A group is a set equipped with a binary operator that satisfies the group axioms. An example of a group is the set of integers with the addition operation. It is a group because it satisfies the following group axioms.
x+(y+z) = (x+y)+z
.
0
is
the identity element for addition.
x
is invertible if there is some element
y
in the set such that, when x is applied to y we get the identity element e
i.e. xy = yx = e
.
All integers are invertible. The inverse of an integer is its negation. This follows since
x+(-x) = (-x) + x = 0
for all integers x
.
A finite group is a group with a finite set. An example of a finite group is the set {0,1,2}
together with addition modulus 3
. A cayley table
is a convenient way of representing a finite group. It is a table with rows and columns indexed by the elements of the group.
Given a group elements a, b
and its binary operator *
, the content of the cell indexed by row
a
and column b
is the group element a*b
. It's like a multiplication table,
except that the binary operation is not necessarily multiplication.
The following is a cayley table for the group of integers mod 3
.
|0|1|2| -------- 0|0|1|2| -------- 1|1|2|0| -------- 2|2|0|1| --------
A cayley table captures all the information of a Group. Given a table we can verify whether it is a Cayley table or not. We only need to verify it satisfies the four group axioms.
Write a C++ program that reads a table, then determines whether it is a cayley table or not.
Assume the input is a number n
, followed sequence of n²
space
separated characters in the set {0, ..., 9, a, ..., z}
. Assume the input is always properly
formatted and that 0 < n < 36
. The n²
characters that follow n
are the rows of the cayley table, also assume the n
numbers in the first row are distinct
(These are the elements of the group).
An input of this form encodes a cayley table whose
rows and columns are indexed by the fist row of the table. The following is an example.
Consider the following input
3 0 1 2 1 2 0 2 0 1
It encodes the following table.
|0|1|2| -------- 0|0|1|2| -------- 1|1|2|0| -------- 2|2|0|1| --------
Notice that the rows and columns are indexed by the first row (0,1, and 2) in the order they appear in the input.
If we rearranged the first row as in the following input then we get a different table.
3 2 1 0 1 2 0 2 0 1
It encodes the following table.
|2|1|0| -------- 2|2|1|0| -------- 1|1|2|0| -------- 0|2|0|1| --------
Suppose you have the following input in a file Test.txt.

Dataset content -
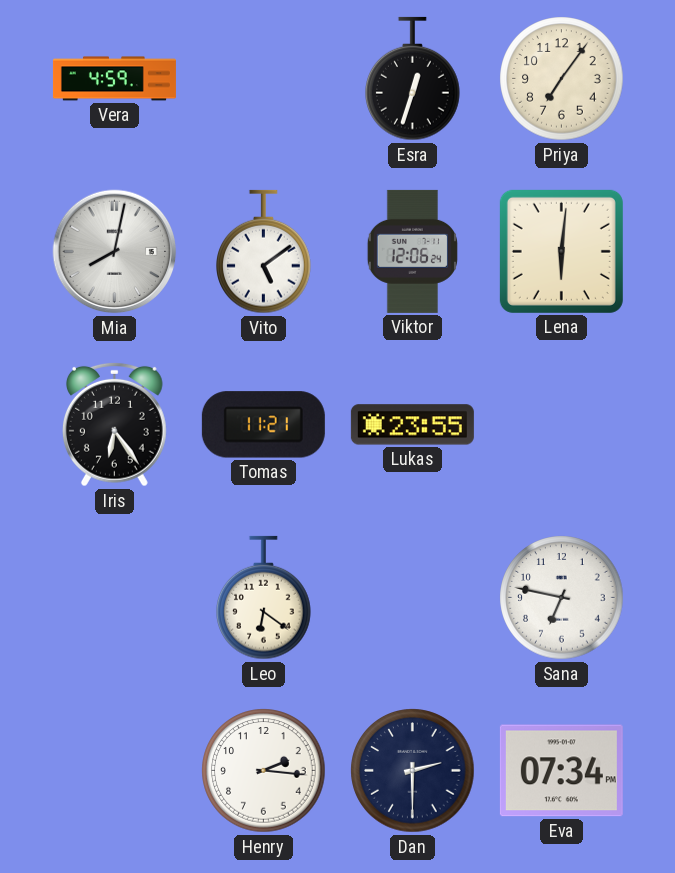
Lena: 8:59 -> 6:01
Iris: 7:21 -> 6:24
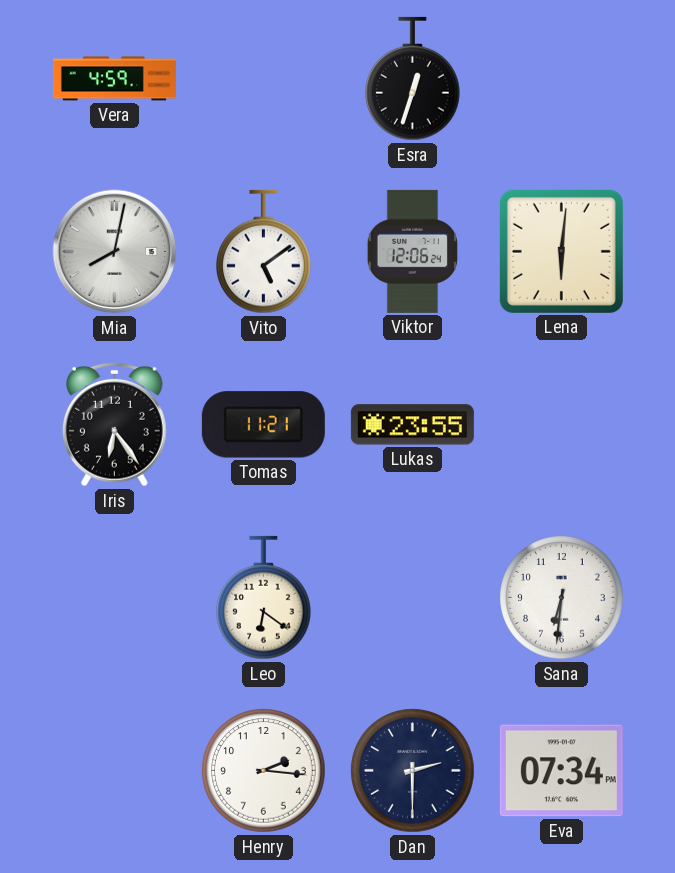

Given problem -
List every expression in the Cayley table text above that contains an equals sign.

Complete answer -
- x+(y+z) = (x+y)+z
- xy = yx = e
- x+(-x) = (-x) + x = 0